La storia della conquista della Luna e la gara fra Stati Uniti e Unione Sovietica per il primato dello spazio fanno da cornice alla pittura della difficile relazione fra due fratelli di Montréal, in lutto per la recente scomparsa della madre. André è un uomo di successo, brillante presentatore delle previsioni del tempo, mentre il maggiore, Philippe, tenta invano di portare a termine la sua tesi di dottorato, dedicata proprio alle implicazioni filosofiche delle esplorazioni spaziali. Nel corso dei tentativi di trovare "sponsor" per i propri originali ma disperati studi, Philippe entra in contatto con Alexei Leonov, il cosmonauta russo che per primo "passeggiò" nello spazio. Leonov appare in scena nelle vesti di un manichino agghindato con una divisa militare e abilmente manipolato mentre una voce fuori campo lo fa parlare un inglese dall'inconfondibile accento russo.

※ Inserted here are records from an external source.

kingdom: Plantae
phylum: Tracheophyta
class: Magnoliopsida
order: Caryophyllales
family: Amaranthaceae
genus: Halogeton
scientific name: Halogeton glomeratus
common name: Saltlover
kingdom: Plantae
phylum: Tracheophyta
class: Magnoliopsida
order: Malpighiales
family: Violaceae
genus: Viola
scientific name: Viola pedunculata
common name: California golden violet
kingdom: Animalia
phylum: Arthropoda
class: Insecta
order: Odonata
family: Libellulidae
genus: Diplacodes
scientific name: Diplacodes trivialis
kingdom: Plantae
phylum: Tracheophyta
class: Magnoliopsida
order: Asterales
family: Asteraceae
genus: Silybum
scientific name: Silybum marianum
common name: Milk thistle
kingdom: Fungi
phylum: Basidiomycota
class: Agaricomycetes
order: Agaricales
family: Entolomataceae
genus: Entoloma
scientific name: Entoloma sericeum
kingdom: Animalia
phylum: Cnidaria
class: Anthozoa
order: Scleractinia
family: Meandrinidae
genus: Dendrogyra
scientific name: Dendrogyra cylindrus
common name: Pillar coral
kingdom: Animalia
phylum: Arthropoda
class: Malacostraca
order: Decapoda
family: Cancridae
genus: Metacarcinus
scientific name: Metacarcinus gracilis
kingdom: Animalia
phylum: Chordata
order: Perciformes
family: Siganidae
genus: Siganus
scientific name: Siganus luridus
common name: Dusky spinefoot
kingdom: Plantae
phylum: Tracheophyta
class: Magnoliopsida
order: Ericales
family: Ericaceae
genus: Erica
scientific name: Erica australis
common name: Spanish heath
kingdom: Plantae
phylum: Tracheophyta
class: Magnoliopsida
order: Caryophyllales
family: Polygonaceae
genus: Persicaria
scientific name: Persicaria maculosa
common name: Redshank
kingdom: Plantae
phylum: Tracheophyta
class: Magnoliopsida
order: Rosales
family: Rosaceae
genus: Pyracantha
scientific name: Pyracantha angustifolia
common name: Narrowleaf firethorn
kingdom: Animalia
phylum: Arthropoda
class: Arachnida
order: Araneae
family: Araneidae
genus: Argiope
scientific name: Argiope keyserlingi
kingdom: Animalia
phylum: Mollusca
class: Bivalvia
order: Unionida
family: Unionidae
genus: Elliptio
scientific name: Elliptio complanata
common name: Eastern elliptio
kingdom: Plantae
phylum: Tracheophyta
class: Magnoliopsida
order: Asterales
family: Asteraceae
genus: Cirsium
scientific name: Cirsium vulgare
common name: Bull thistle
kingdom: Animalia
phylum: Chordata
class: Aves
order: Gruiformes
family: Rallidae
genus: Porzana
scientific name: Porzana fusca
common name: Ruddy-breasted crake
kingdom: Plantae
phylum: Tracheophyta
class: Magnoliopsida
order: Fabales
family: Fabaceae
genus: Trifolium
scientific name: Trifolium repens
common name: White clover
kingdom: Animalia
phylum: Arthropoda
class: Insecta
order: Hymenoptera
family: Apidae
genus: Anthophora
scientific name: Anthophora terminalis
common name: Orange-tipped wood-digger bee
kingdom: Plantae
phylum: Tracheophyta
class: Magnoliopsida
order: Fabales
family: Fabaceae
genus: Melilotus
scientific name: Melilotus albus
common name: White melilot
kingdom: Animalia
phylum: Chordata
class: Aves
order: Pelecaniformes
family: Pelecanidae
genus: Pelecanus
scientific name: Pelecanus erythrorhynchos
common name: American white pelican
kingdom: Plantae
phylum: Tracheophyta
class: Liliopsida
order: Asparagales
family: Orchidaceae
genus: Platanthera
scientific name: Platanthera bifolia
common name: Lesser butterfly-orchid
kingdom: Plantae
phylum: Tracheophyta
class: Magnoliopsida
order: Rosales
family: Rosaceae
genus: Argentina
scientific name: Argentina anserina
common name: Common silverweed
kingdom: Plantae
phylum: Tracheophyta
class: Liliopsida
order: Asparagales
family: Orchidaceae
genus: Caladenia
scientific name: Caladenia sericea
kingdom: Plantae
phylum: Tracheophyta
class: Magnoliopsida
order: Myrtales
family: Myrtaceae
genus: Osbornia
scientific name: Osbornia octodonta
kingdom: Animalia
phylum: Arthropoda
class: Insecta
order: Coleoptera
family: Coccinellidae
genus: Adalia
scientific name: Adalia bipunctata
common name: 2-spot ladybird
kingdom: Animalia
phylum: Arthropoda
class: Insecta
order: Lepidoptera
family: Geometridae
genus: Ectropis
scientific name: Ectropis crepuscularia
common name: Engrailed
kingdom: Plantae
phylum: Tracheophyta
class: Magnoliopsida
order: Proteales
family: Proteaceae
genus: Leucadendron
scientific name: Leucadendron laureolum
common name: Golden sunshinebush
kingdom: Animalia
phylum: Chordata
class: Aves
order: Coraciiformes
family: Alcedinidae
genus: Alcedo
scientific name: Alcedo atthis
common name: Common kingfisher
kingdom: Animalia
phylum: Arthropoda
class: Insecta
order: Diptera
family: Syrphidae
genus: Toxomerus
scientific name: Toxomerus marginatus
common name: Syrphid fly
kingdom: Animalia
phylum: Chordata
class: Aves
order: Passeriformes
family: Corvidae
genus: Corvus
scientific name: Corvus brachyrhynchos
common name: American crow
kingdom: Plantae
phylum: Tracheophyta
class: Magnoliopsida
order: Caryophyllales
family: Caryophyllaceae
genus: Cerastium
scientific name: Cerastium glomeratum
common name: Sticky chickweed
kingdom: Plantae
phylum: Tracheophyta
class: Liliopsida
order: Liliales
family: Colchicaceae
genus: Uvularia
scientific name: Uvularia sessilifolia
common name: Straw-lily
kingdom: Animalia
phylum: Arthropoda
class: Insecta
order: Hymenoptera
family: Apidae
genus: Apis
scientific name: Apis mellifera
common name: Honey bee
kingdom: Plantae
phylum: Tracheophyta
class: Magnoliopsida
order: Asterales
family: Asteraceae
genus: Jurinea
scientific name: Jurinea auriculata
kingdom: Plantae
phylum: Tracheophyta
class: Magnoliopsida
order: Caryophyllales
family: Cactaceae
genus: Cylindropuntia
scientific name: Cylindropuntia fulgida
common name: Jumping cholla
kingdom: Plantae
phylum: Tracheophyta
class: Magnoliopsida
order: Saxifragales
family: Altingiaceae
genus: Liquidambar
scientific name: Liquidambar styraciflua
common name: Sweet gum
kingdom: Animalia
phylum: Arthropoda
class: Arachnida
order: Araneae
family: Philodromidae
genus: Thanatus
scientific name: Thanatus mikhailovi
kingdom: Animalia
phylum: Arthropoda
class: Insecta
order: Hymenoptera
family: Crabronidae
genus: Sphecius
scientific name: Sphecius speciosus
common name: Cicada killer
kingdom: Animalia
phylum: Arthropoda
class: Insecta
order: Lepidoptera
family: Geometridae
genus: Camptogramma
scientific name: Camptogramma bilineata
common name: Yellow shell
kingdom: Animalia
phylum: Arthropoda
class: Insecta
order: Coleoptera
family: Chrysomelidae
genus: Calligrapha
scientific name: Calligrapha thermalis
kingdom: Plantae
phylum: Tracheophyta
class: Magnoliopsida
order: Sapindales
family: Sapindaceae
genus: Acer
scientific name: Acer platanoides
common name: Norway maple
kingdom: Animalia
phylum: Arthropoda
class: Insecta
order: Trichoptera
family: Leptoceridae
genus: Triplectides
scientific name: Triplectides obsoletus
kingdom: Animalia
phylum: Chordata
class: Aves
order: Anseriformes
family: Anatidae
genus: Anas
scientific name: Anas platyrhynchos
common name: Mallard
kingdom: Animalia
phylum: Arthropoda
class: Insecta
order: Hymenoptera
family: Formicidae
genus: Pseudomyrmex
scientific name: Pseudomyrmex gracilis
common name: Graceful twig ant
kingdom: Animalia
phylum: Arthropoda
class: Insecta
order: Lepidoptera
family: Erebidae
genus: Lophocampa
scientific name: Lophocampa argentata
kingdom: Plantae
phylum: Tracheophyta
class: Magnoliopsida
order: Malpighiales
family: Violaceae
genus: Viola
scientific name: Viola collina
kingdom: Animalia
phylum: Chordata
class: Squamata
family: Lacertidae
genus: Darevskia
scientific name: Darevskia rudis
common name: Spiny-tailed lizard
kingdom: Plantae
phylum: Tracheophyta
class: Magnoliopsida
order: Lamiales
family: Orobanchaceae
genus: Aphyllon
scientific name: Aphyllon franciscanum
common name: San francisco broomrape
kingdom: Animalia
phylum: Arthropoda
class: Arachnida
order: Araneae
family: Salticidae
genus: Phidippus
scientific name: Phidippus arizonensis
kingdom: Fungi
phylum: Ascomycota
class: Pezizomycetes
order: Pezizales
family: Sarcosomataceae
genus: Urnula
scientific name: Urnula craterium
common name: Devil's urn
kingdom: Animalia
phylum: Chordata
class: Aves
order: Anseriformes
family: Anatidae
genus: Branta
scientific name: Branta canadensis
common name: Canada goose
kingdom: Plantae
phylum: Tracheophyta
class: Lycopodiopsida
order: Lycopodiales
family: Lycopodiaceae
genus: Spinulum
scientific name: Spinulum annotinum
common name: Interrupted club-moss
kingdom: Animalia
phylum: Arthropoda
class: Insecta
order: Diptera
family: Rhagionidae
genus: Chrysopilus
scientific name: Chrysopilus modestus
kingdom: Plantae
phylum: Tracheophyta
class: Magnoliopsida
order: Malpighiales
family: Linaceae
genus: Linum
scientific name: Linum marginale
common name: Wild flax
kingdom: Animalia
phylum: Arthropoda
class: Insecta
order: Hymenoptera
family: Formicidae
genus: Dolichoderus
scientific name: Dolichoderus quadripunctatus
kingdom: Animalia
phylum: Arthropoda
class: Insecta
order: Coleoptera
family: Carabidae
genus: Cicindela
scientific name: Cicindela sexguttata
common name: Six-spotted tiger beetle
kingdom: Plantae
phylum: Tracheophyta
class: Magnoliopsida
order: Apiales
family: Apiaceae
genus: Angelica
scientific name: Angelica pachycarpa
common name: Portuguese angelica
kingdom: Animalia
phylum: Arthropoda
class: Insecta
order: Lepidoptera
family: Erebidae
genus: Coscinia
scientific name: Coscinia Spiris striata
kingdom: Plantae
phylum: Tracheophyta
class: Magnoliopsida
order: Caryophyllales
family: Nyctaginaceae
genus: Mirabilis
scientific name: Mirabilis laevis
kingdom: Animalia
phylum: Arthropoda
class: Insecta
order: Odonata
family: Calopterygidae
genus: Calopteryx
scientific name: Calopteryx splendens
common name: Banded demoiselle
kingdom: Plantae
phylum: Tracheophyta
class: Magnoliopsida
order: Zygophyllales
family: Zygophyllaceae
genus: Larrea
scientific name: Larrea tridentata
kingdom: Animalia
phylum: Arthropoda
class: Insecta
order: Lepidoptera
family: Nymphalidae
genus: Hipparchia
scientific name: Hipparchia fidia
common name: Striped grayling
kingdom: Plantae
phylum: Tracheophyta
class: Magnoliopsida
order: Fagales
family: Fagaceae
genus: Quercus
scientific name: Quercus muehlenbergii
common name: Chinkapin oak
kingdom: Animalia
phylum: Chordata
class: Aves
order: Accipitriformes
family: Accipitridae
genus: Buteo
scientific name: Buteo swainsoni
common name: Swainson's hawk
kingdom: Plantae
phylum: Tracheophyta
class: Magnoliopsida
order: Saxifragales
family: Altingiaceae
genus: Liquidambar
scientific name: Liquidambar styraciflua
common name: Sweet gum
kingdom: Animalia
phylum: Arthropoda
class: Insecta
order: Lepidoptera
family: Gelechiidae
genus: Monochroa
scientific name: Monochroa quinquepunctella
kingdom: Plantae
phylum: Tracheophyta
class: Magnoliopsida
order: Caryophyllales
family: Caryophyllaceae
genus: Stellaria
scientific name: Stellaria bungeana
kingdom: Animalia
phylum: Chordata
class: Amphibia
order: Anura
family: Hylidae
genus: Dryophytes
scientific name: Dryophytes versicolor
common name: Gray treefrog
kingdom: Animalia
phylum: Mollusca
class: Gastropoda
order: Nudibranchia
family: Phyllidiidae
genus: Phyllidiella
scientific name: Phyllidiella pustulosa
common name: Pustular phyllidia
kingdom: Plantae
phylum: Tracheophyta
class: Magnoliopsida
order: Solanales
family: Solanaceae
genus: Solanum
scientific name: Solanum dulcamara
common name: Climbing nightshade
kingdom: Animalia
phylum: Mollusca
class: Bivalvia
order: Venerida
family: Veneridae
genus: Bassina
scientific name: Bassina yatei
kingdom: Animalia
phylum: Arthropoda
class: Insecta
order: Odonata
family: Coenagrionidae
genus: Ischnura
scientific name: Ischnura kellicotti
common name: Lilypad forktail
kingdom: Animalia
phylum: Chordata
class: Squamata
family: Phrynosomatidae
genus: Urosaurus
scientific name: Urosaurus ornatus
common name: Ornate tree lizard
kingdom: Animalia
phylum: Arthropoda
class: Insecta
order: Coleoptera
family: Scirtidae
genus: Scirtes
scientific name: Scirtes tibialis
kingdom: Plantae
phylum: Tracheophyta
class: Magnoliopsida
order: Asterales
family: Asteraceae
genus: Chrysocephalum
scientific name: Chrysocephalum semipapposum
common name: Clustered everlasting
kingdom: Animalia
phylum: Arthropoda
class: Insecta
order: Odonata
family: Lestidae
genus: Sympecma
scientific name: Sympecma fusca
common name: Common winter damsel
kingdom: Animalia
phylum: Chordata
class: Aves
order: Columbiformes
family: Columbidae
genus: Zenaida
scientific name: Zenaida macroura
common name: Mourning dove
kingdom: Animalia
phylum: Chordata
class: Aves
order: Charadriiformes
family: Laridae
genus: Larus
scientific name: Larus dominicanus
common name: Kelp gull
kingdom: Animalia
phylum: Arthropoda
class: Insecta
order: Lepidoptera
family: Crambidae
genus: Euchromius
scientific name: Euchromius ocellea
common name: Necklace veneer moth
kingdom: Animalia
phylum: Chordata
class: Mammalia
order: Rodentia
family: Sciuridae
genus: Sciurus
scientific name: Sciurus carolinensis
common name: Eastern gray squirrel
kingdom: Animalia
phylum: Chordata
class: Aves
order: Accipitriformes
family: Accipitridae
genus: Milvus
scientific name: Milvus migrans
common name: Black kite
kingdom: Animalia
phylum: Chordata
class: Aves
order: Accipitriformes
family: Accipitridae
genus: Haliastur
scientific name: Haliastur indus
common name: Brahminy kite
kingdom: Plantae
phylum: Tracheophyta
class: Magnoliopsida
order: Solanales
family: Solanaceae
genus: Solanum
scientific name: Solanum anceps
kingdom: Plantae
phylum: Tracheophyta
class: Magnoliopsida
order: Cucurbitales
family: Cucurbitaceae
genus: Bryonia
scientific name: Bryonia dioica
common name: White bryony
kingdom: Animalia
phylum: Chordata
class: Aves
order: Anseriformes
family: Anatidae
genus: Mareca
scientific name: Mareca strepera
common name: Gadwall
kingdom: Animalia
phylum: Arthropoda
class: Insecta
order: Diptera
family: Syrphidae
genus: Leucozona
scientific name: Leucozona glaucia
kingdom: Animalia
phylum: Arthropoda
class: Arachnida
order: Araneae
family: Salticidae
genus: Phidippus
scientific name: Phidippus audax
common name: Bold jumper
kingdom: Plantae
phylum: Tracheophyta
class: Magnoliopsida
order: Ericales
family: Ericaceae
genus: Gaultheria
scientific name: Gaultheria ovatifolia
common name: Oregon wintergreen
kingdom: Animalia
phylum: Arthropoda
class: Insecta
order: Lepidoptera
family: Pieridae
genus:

È un'attenzione al singolo particolare che contraddistingue l'intero allestimento e che non è frutto di sterile pignoleria bensì di un genuino interesse per le piccole cose. La poetica di Lepage si regge sulla convinzione che l'universalità dell'opera artistica possa essere conquistata solo partendo dall'osservazione della realtà quotidiana, prolungata e paziente così da cogliere anche aspetti mai considerati. È in questo modo che Lepage alimenta la propria visionarietà che, unita a una disinvolta padronanza dei meccanismi teatrali, gli consente di costruire uno spettacolo mirabile sotto ogni punto di vista: le scene che ricreano con piccoli espedienti mille paesaggi, esterni e interni, le luci ora abbaglianti ora quasi da tenebra, l'uso creativo dei pochi oggetti di scena, il ricorso alla telecamera che duplica il volto dell'interprete, i pupazzi. Yves Jacques è un ideale esecutore della poetica di Lepage e con il suo corpo e il suo viso, flessibilissimi, dà sostanza a più personaggi, differenziandoli con una minuziosa cura dei gesti e degli accenti - magistrale l'interpretazione della madre defunta, un vero studio su movenze e atteggiamenti tipicamente femminili.

L'intelligenza teatrale del regista, poi, si unisce a quella prettamente drammaturgica, così che battute e dialoghi, benché con levità e ironia sottile, penetrano in annose questioni di politica internazionale, ovvero indagano i motivi nascosti dell'agire umano. Parola e regia si rispecchiano con naturalezza: se la spinta ultima alle esplorazioni spaziali è il narcisismo proprio dell'uomo, il pubblico in sala non esiterà certo a cercare il proprio volto nello specchio che Jacques punta verso la sala.

Il senso ultimo di questo spettacolo è nella spiegazione della differenza fra astronauta e cosmonauta che l'attore fa illustrare con fervore al suo Philippe: l'astronauta è colui che vaga fra gli astri, il cosmonauta, invece, è colui che ricerca la bellezza (è il significato originario della parola "cosmo"). La stessa bellezza racchiusa in questo emozionante frutto della genialità di Lepage.